We are all here to learn and to help each other. Doesn't matter that you don't know everything their is to know about refining. We all learn from other peoples life experiences. If you like this forum and believe in the mission of it then contributions can come in many ways and forms. You can help more than you know just by telling other people of the exsistance of this forum. Help by posting links and descriptions of this forum on other forums and chat boards. It doesn't take but a secound while you are surfing to copy and paste the shortcut to the forum on other sites.

The same holds true for anyone who would like to ask questions of the forum.
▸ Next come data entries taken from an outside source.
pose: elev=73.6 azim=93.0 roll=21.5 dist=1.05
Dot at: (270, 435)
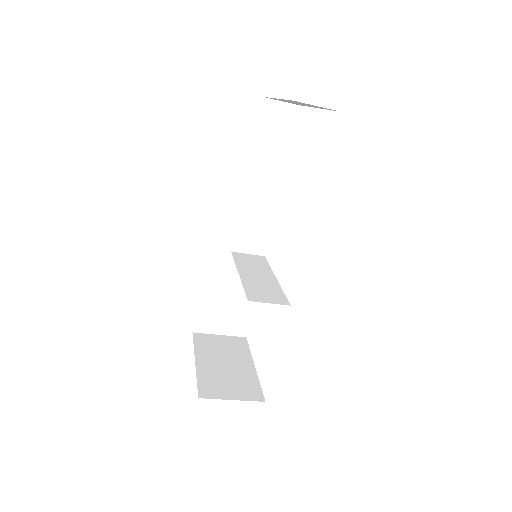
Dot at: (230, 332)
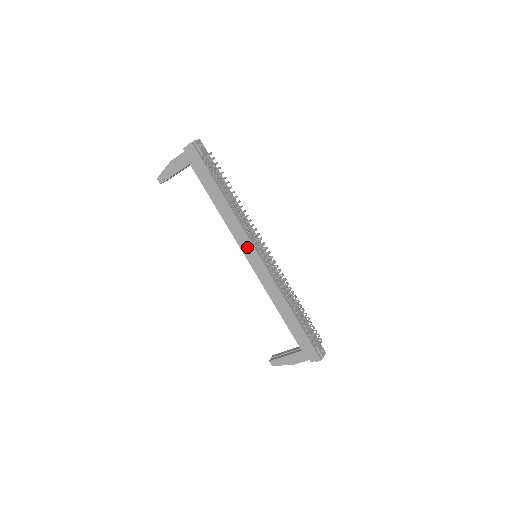
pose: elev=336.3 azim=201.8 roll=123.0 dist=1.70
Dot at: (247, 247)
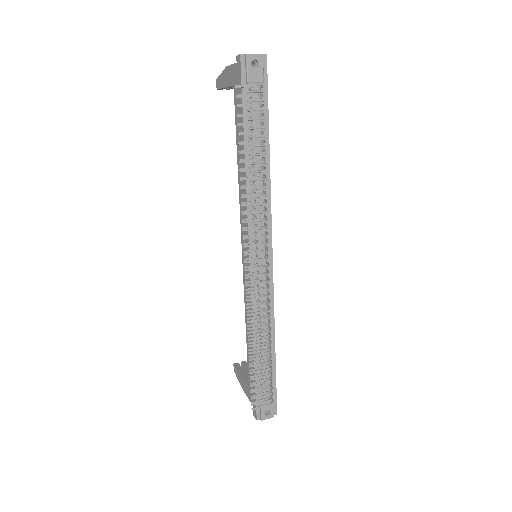
Dot at: (245, 239)
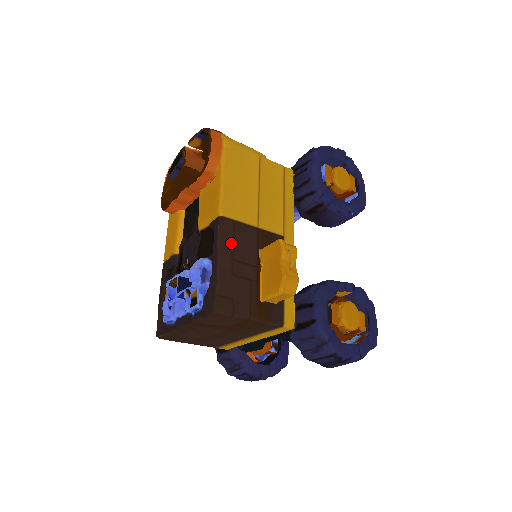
Don't think for one minute that someone is going to laugh at you for something you don't know. That's the whole point of the question is to learn if you don't know. I would much rather have you ask than to know that you lost values or worse yet health, because you thought you weren't worthy of asking your question. Just ask and someone will respond.

I see members on here that have been members for months, but yet never post. If you don't want, that's fine. I would just like everyone to know this forum is open to any and all people.

Except you Megan. Yeah, i still see you. How's Lesko. :twisted: :twisted: :twisted:


----------



## Harold_V (Nov 15, 2007)

Heh! 

The lack of anything to contribute hasn't stopped some people. 

There's a serious amount of misinformation floating around, thanks to people that don't have a clue, promoting, instead, their hare brained ideas. It has been and endless chore trying to straighten out messes created by these folks -------with one of the worst offenders being the promotion of the use of AR to extract gold from materials that are primarily copper based alloy. Do yourself a favor and ignore that method. 

I compliment you on your honesty and willingness to learn. 

Harold


----------



## mwren (Nov 15, 2007)

> I would be interested in both. I love true art that is hand made. It shows real talent. Thats where you see the real beauty in an object.



I can provide you with larger/better pictures if you are interested, if you send me a street address I can also provide you with one of our DVD'S that actually expalins the process and history of the store.

I have removed some of the text at the request of my employer


----------



## Anonymous (Nov 15, 2007)

Hello eveyone,
I have about 50 pounds of gold platted cpu's I want to refine. What is the best way? Thank you for your input.
Steve714


----------



## Anonymous (Nov 30, 2007)

Hello to all,

I’m a newbie at refining but I’ve spent 30 years in the IT field and I have a lot of knowledge about computers. However until I decided to get in to recycling electronics I never gave much thought to what the parts where made of.

I’m extremely impressed at the wealth of information I’ve found here and I thank all of you, especially Steve. He seems to be the resident guru.

I’ve always been somewhat of a pack rat and when I decided to do something for the environment it seemed a natural choice to recycle computers. I’m just starting out but I would like to make this a new career since do to some medical problems I can no longer work in my chosen field.

I’m in the process of tearing apart a dozen or so computers I had that date back to 1985 as well as a collection of boards, memory, CPU’s and other stuff I’ve collected over the years.

I found that a lot of the information I found here confirms my assumptions as to what parts are made of what metals. However I’m still vague on a few things that I will in the future address in the forum so I hope you guys are up to all the questions I’m sure I’ll have.

The area of how to refine the PM’s is the area that I’m really lost in so when I get ready I’ll have a lot of questions. For now I’m going to read everything I can.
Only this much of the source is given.